▶ **Activity**: Check every line of the listing below for "American", and report how many lines have it, as a number with nothing more.

▶ **Records shown**:
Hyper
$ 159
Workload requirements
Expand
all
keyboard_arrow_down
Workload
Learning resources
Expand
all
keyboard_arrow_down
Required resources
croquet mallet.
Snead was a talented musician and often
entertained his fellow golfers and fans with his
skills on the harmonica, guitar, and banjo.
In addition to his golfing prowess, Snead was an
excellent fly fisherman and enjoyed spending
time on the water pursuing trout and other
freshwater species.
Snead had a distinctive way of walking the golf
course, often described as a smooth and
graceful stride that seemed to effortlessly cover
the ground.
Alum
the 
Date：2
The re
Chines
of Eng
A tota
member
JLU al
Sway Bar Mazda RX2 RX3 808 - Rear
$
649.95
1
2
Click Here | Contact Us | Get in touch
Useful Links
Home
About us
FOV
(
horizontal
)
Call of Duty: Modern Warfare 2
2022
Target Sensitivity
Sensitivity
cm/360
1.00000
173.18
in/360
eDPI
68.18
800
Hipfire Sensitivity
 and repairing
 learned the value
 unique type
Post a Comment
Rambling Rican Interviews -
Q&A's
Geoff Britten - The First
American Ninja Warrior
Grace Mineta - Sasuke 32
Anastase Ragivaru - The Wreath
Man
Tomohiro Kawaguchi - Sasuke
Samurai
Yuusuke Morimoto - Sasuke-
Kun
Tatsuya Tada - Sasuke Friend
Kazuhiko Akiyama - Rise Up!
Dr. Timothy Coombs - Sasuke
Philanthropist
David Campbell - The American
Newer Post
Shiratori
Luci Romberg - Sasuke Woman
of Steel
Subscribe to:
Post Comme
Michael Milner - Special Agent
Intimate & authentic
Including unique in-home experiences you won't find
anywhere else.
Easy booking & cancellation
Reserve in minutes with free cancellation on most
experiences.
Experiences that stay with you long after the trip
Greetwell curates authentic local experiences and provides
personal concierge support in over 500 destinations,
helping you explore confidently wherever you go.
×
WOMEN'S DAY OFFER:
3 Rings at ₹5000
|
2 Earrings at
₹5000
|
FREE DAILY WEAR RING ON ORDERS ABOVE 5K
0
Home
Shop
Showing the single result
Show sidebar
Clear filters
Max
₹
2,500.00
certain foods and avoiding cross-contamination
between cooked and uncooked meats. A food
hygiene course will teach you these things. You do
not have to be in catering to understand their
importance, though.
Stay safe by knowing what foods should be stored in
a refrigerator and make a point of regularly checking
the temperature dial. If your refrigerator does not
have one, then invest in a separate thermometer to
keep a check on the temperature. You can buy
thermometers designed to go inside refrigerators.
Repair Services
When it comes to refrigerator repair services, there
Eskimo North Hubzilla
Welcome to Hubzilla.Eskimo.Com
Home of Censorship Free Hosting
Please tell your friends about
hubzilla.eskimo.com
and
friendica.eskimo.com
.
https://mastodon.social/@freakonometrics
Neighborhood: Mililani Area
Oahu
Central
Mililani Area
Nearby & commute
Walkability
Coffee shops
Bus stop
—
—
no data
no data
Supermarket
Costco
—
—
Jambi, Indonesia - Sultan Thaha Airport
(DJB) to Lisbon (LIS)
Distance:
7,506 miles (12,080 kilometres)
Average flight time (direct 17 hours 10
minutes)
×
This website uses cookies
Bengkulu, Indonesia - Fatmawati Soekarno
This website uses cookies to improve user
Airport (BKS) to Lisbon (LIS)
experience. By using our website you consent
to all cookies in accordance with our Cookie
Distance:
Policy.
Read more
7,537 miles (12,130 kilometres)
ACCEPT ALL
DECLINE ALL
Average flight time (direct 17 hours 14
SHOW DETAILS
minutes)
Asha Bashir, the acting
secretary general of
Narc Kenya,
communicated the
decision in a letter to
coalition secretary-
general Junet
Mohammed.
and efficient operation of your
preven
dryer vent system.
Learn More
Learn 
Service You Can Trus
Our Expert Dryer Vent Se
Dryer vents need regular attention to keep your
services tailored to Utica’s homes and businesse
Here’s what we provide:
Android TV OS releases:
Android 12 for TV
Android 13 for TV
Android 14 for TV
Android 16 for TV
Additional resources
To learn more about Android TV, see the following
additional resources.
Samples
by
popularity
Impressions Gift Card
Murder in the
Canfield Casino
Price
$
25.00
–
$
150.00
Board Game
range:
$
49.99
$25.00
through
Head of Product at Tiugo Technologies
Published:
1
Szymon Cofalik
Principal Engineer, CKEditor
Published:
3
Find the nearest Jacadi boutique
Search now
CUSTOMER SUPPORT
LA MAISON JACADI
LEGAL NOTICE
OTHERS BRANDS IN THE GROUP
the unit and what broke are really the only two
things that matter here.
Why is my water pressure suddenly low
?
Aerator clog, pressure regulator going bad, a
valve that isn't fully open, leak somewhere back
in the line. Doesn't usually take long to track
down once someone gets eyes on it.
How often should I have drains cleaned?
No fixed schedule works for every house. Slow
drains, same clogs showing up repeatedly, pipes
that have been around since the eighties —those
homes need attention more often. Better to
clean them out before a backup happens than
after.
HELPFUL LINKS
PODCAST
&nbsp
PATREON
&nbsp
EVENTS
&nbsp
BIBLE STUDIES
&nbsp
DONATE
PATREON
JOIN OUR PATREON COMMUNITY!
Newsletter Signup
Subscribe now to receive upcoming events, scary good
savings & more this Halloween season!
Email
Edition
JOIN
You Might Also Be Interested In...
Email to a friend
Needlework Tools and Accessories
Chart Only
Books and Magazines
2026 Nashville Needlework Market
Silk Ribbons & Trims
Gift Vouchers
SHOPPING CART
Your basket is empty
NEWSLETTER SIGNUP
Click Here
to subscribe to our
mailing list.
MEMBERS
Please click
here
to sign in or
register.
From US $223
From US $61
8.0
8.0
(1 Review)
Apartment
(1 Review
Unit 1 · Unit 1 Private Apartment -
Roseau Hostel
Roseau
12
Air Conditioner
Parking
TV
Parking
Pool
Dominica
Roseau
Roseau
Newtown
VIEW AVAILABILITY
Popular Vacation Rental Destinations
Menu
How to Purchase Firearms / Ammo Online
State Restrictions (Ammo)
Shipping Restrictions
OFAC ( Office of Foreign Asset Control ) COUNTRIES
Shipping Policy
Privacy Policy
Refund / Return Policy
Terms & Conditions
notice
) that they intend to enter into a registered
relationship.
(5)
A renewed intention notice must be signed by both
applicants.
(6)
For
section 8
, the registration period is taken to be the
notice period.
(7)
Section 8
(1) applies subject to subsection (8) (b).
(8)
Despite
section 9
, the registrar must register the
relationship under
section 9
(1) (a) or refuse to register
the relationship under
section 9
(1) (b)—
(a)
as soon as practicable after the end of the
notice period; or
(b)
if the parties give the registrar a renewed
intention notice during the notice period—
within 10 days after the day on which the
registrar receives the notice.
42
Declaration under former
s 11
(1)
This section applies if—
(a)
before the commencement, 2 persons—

▶ **Task output**: 2